## [Исходный текст]
╭──

В этой вводной статье больше места отведено ему, чем ей, но сделано это для нее: верится, она бы одобрила.
Ее арестовывали семь раз. Каждый раз при обыске забирали переписку и, скорее всего, сжигали в конце очередного следствия все или почти все отнятое: в ее следственных делах приобщенных к ним писем нет. Последние фотографии Колчака были у нее отобраны при аресте в 1925 г. Пропали не только письма адмирала, но и письма общих знакомых и друзей. Однако в тюрьмах, лагерях и ссылках сердцевиной мироздания оставалась для нее их любовь, и музыка ее оказалась неистребимой.
Полвека не могу принять,
Ничем нельзя помочь,
И все уходишь ты опять
В ту роковую ночь.
А я осуждена идти,
Пока не минет срок,
И перепутаны пути
Исхоженных дорог.
Но если я еще жива,
Наперекор судьбе,
То только как любовь твоя
И память о тебе.
Она называла его своей химерой. Незадолго до знакомства оба побывали в Париже, разглядывали собор Парижской Богоматери. Не нашла ли она "портретного сходства" Колчака с одной из фантастических фигур, украшающих собор? Или акцент надо сделать на другом значении этого слова – "несбыточная и несуразная мечта", "нелепая фантазия"? В последних письмах Анны Васильевны, когда они перестали быть друг для друга недосягаемыми и окончательно соединили свои судьбы, этого обращения уже нет, но самих последних писем – раз, два, и обчелся. Что-то было еще в этом слове, ведомое только им?
В 1920 г., выйдя из Омского концентрационного лагеря – целого города за колючей проволокой, – где она сидела как "опасный элемент" в здании No 680, Анна Васильевна сделала безуспешную попытку пробраться на вос-ток – в Дальневосточную республику. Что влекло ее? Мечта проехать еще дальше, посетить вновь те места, где любовь их после долгой и дальней разлуки взлетела к вершинам счастья: Иокогама, Токио, Никко?
Что думала она о сыне Колчака и Софье Федоровне Колчак, каких благ желала им в пору своих бедствий? Своею близостью к Колчаку в омский период она воздвигла неодолимую преграду их возможному (одно время) переезду из Севастополя в Омск и тем, кажется, спасла их от гибели: уж их-то чекисты живыми бы не выпустили. Мы догадываемся, что, пока могли, о жизни Колчаков во Франции Анну Васильевну информировали В.В. Романов и А.Н. Апушкин, но ничего конкретного и документального на эту тему у нас нет.
Какой листок ни возьми, о чем ни думай – всюду недоговоренности, загадки, тайны. Впрочем, они все равно оставались бы не в том, так в другом документе, окажись у нас в руках гораздо больше источников.
И это прекрасно!
Художники слова, верится, еще не раз обратятся к этой истории, и хотелось бы, чтобы это прикосновение к их тайне было бережнее и проникновенней, чем получалось до сих пор.

╰──

## [Письменные задания]
1 - Сколько раз, согласно тексту об Анне Васильевне, ее арестовывали?
2 - Пожалуйста, продолжите текст об Анне Васильевне после его последней фразы.

## [Извлеченные данные]
╭──

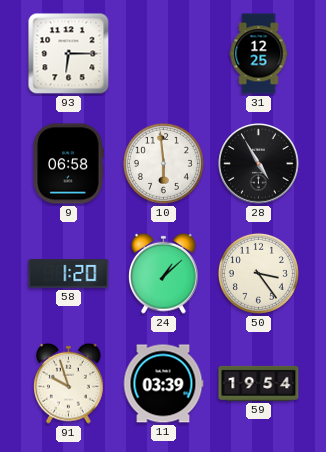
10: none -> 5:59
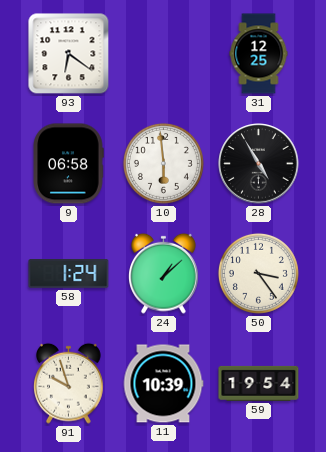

╰──
╭──

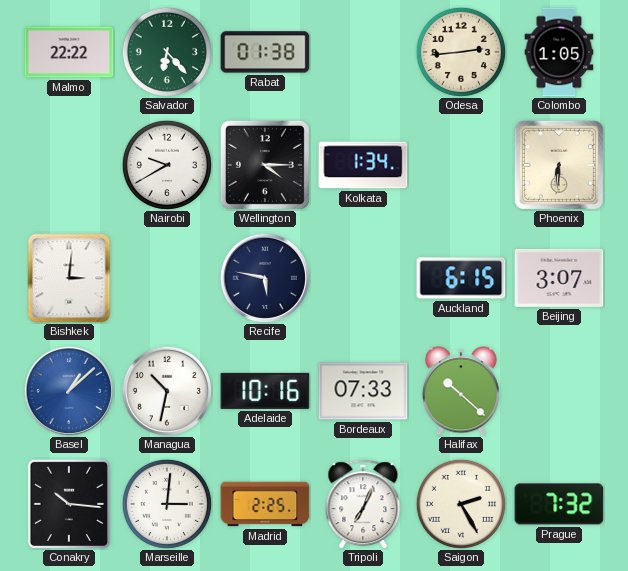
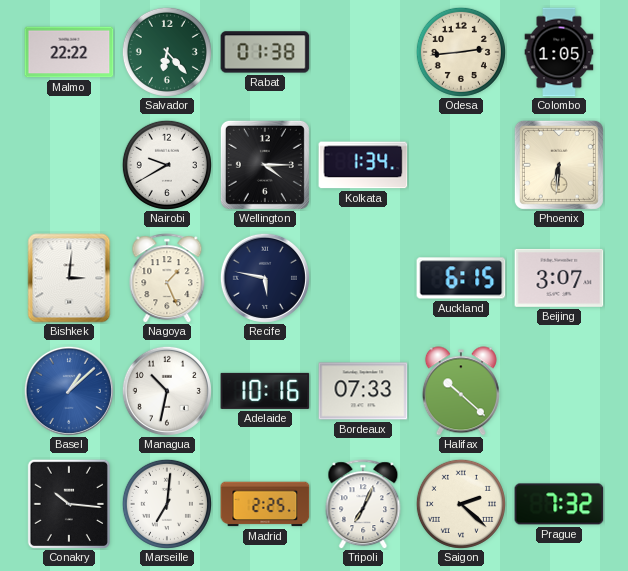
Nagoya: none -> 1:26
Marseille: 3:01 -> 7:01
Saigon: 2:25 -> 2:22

╰──

## [Ответы к заданиям]
1 - Семь раз.

2 -
Перед исследователем, обращающимся к материалам об Анне Васильевне и Александре Васильевиче, обнаруживается великое множество манящих тропинок и приотворенных дверей. Мы стремились, насколько возможно, указать их, назвать пароли и дать ключи.
В частности, документальных подтверждений о гонениях ее сохранилось так много, что поневоле думаешь об особой избранности Анны Васильевны неисповедимыми путями – для сохранения памяти о кровавых потопах ХХ века. Ее судьба говорит не только за себя, но и за других, включая тех, от кого не осталось ни бумажки, ни даже имени.
Глубокое поминовение потребует еще от нас великого труда.
Есть в семейном архиве Сафоновых толстая тетрадь, переданная, видимо, однажды Анне Васильевне в больницу. Недлинная запись, за которой далее следуют чистые листы:
"Недавно у меня в руках побывала книга – ее писала женщина, день за днем отмечая все, что с ней происходило. Это не "мемуары" – начала это писать молодая женщина, проходили годы, менялись и она сама, и восприятие жизни и событий. И это – достоверно. Как ни ярко воспоминание прошлого, но сам человек уже не тот, что был, когда оно было настоящим.
Оглядываясь на свою прошедшую, уже прошедшую жизнь, я не могу воскресить себя той, которой была.
Что общего у меня с той молодой, горячей и на все готовой женщиной? Так, уголек от прежнего огня".
Этот сборник – попытка поддержать угаснувшее, казалось бы, пламя.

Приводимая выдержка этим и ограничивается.